(Working data begins)

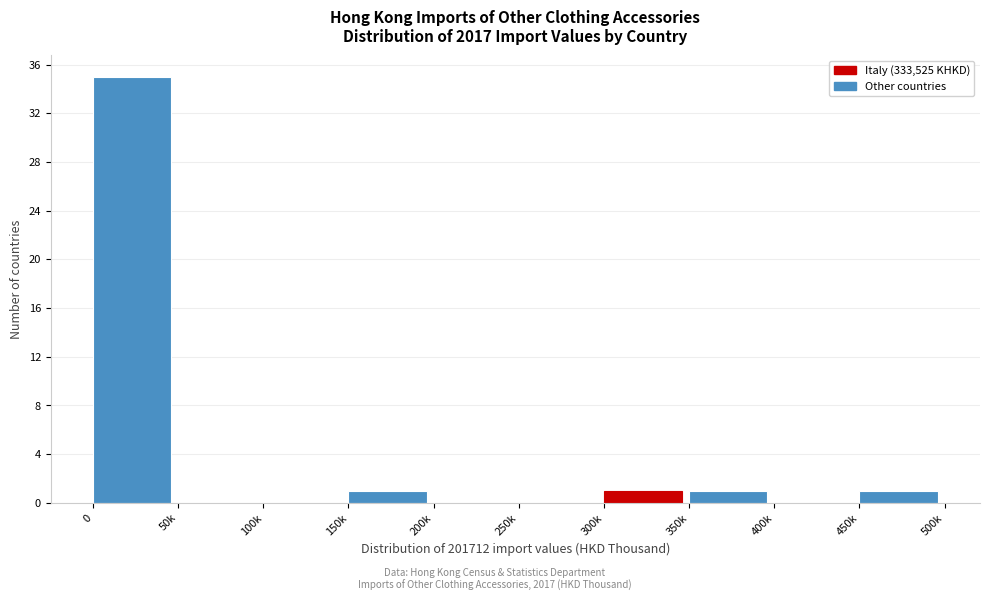

Reading right to left, list all the values displayed in this chart.

450k=1	400k=0	350k=1	300k=1	250k=0	200k=0	150k=1	100k=0	50k=0	0=35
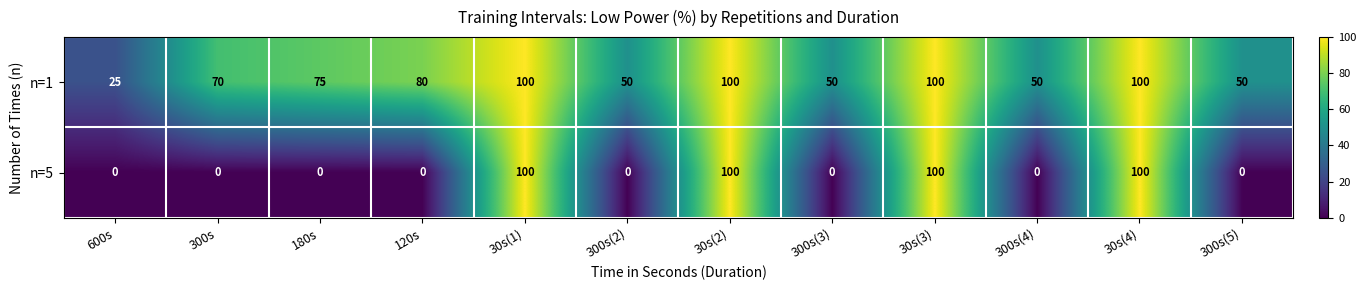

Rank the series by their average value, from highest to lowest.

n=1, n=5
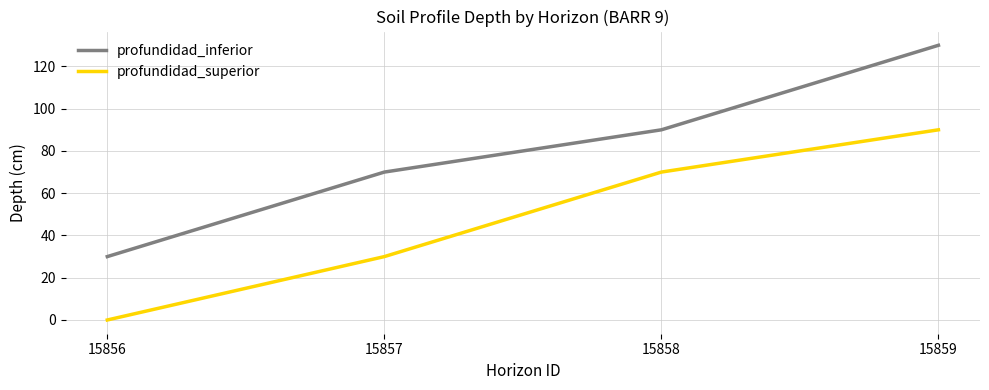

What is the difference between the maximum and minimum values in the profundidad_inferior series?

100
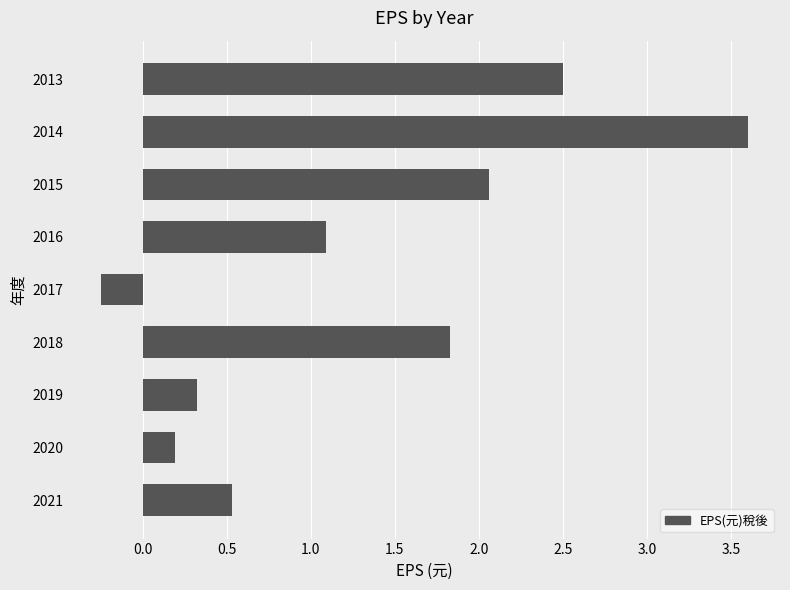

True or false: the data shows 0.9 at 2021.

False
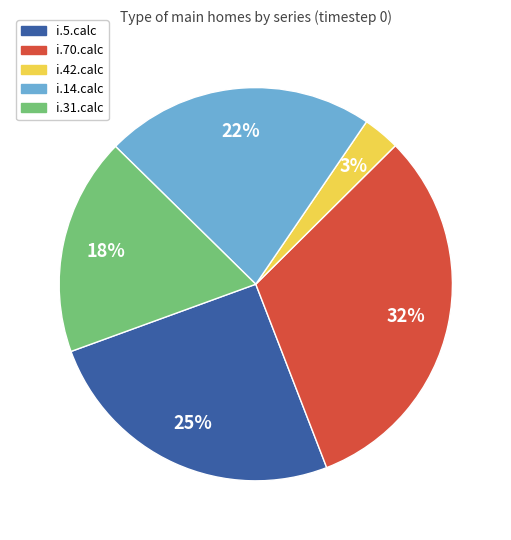

Which has a higher value, i.70.calc or i.14.calc?

i.70.calc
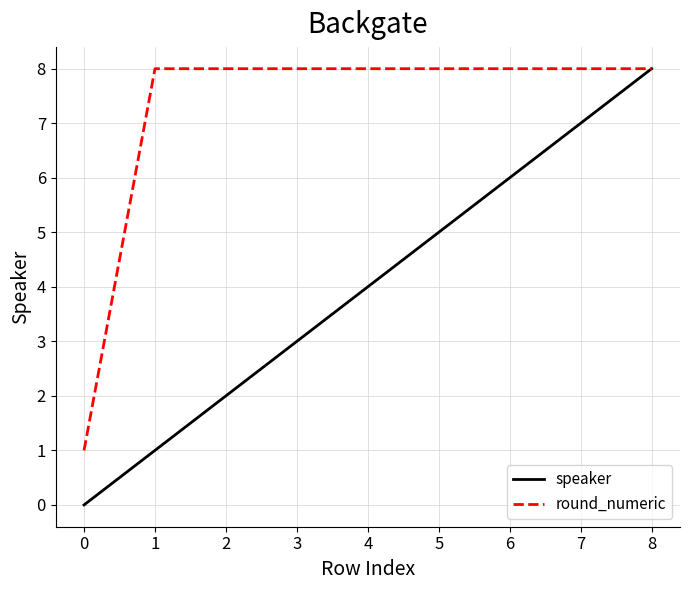

True or false: round_numeric has a value of 8 at 4.

True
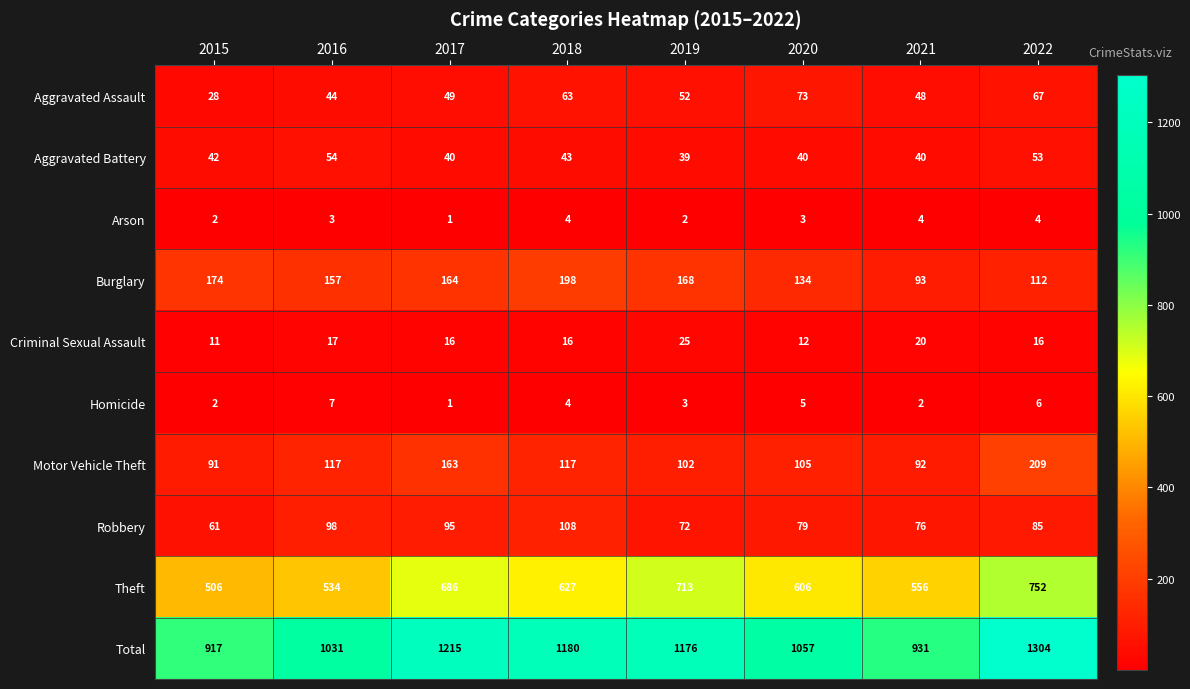

Is it true that Criminal Sexual Assault equals 17 at 2016?

True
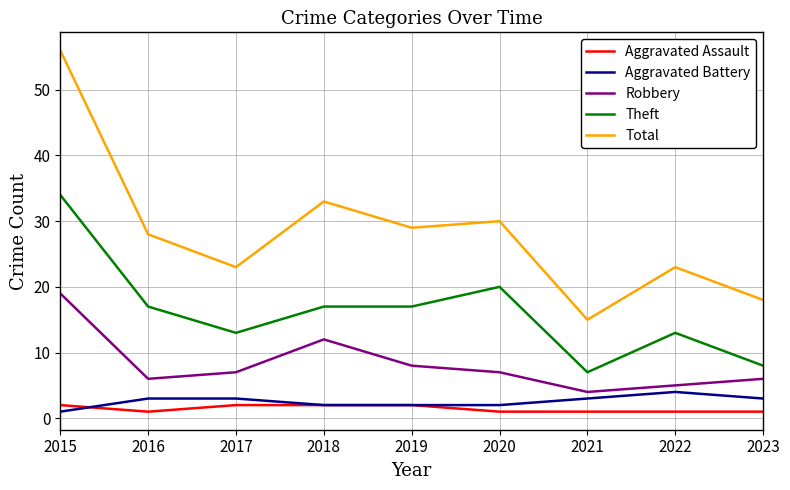

Reading left to right, list all the values displayed in this chart.

Aggravated Assault: 2015=2	2016=1	2017=2	2018=2	2019=2	2020=1	2021=1	2022=1	2023=1
Aggravated Battery: 2015=1	2016=3	2017=3	2018=2	2019=2	2020=2	2021=3	2022=4	2023=3
Robbery: 2015=19	2016=6	2017=7	2018=12	2019=8	2020=7	2021=4	2022=5	2023=6
Theft: 2015=34	2016=17	2017=13	2018=17	2019=17	2020=20	2021=7	2022=13	2023=8
Total: 2015=56	2016=28	2017=23	2018=33	2019=29	2020=30	2021=15	2022=23	2023=18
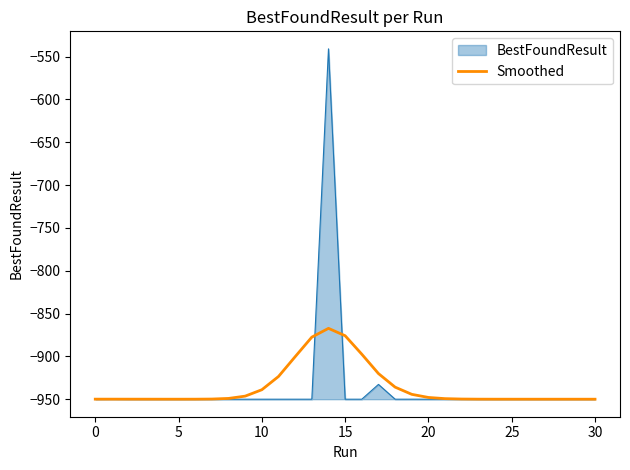

Rank the series by their maximum value, from highest to lowest.

BestFoundResult, Smoothed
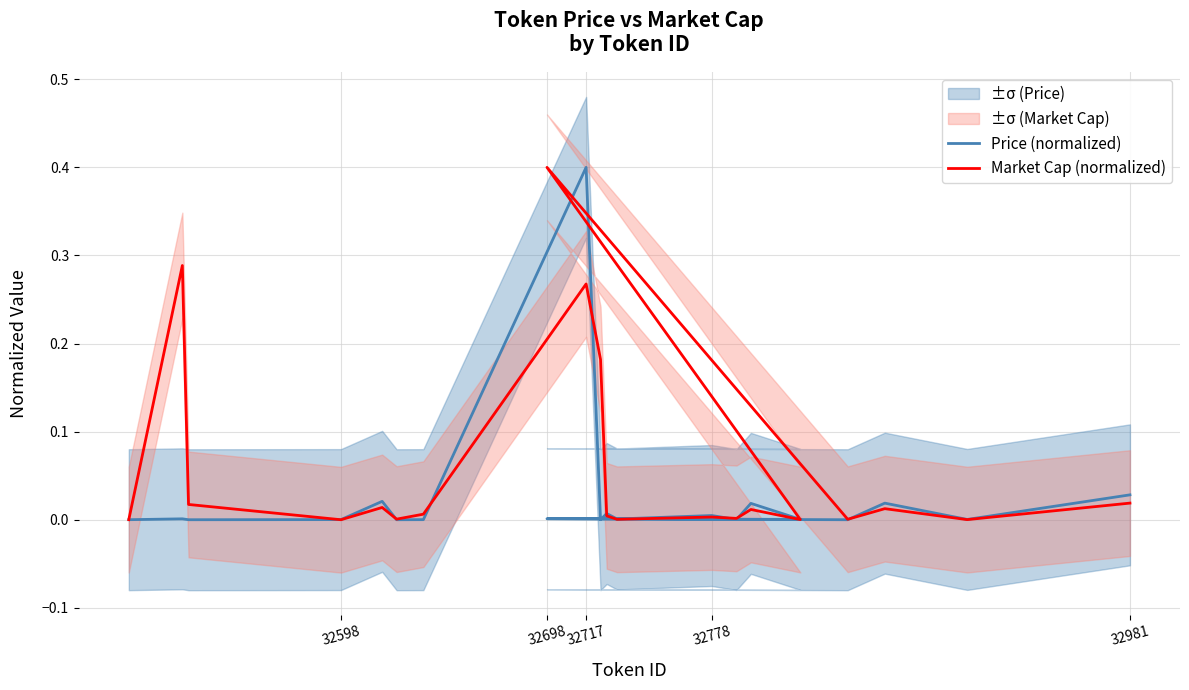

What is the highest value of the Market Cap (normalized) series?

0.4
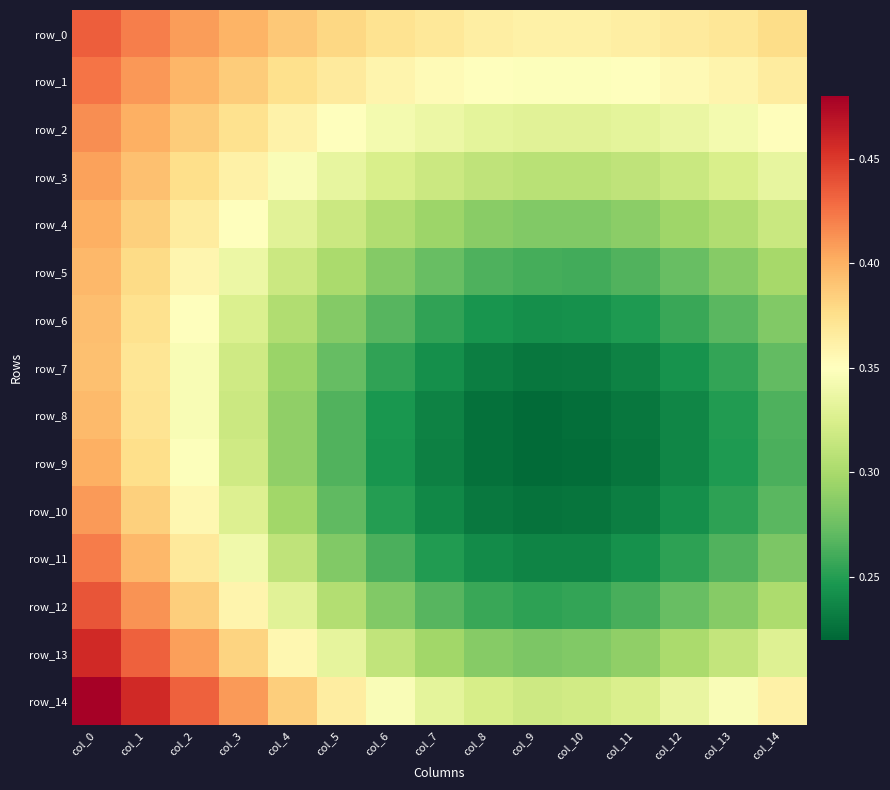

What is the sum of the row_9 values at col_13 and col_7?

0.5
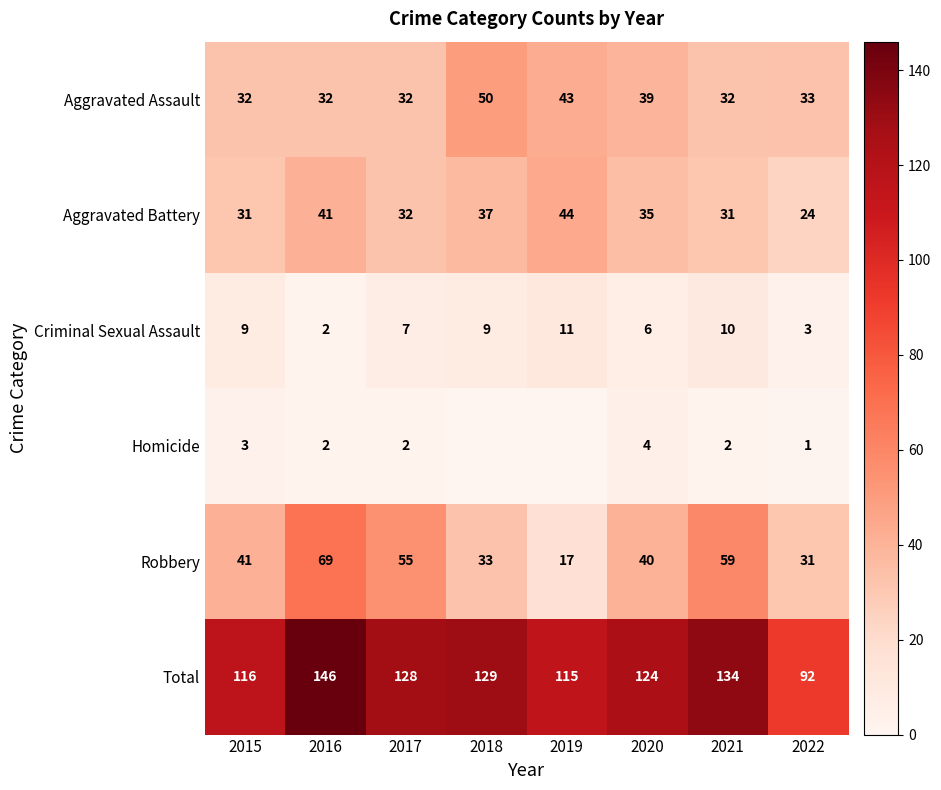

What is the spread (max minus min) of values at 2021?

132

(Working data ends)

> **Instructions to follow**
Reproduce every line of the records above word for word, omitting the pictures.

> **Answer**
Reading right to left, list all the values displayed in this chart.

450k=1	400k=0	350k=1	300k=1	250k=0	200k=0	150k=1	100k=0	50k=0	0=35

Rank the series by their average value, from highest to lowest.

n=1, n=5

What is the difference between the maximum and minimum values in the profundidad_inferior series?

100

True or false: the data shows 0.9 at 2021.

False

Which has a higher value, i.70.calc or i.14.calc?

i.70.calc

True or false: round_numeric has a value of 8 at 4.

True

Is it true that Criminal Sexual Assault equals 17 at 2016?

True

Reading left to right, list all the values displayed in this chart.

Aggravated Assault: 2015=2	2016=1	2017=2	2018=2	2019=2	2020=1	2021=1	2022=1	2023=1
Aggravated Battery: 2015=1	2016=3	2017=3	2018=2	2019=2	2020=2	2021=3	2022=4	2023=3
Robbery: 2015=19	2016=6	2017=7	2018=12	2019=8	2020=7	2021=4	2022=5	2023=6
Theft: 2015=34	2016=17	2017=13	2018=17	2019=17	2020=20	2021=7	2022=13	2023=8
Total: 2015=56	2016=28	2017=23	2018=33	2019=29	2020=30	2021=15	2022=23	2023=18

Rank the series by their maximum value, from highest to lowest.

BestFoundResult, Smoothed

What is the highest value of the Market Cap (normalized) series?

0.4

What is the sum of the row_9 values at col_13 and col_7?

0.5

What is the spread (max minus min) of values at 2021?

132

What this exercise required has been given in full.